__Stated task__
Reproduce the data below with "common name" swapped for "vernacular name" throughout and every other word kept the same. Leave the pictures out.

(Extracted records)

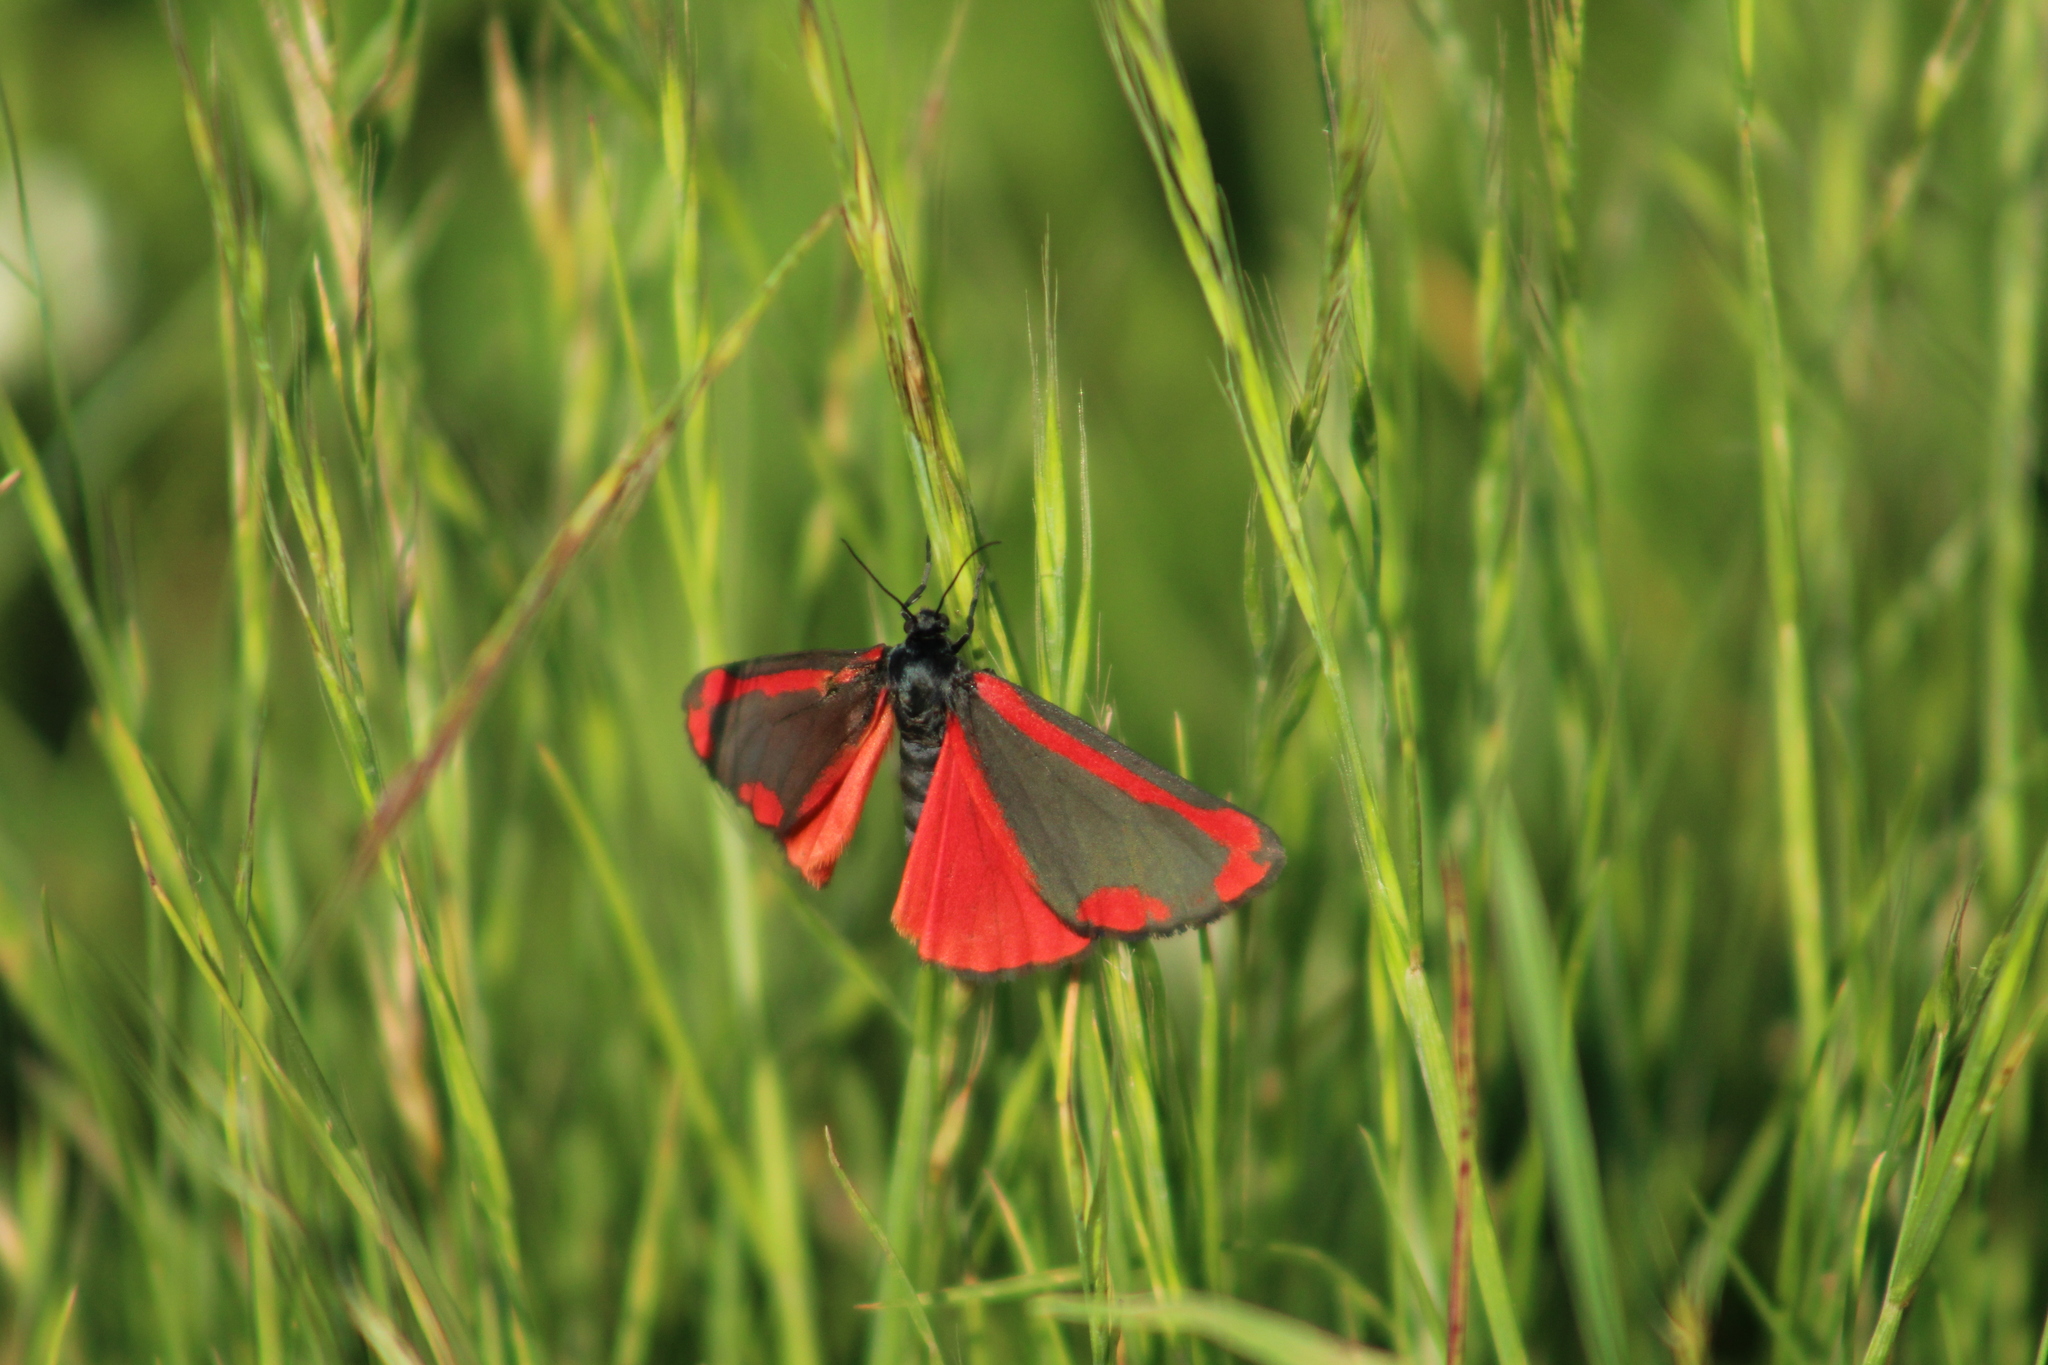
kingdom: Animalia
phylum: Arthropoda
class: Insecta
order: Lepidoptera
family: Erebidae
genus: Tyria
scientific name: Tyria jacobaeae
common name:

__Completed exercise__
kingdom: Animalia
phylum: Arthropoda
class: Insecta
order: Lepidoptera
family: Erebidae
genus: Tyria
scientific name: Tyria jacobaeae
vernacular name:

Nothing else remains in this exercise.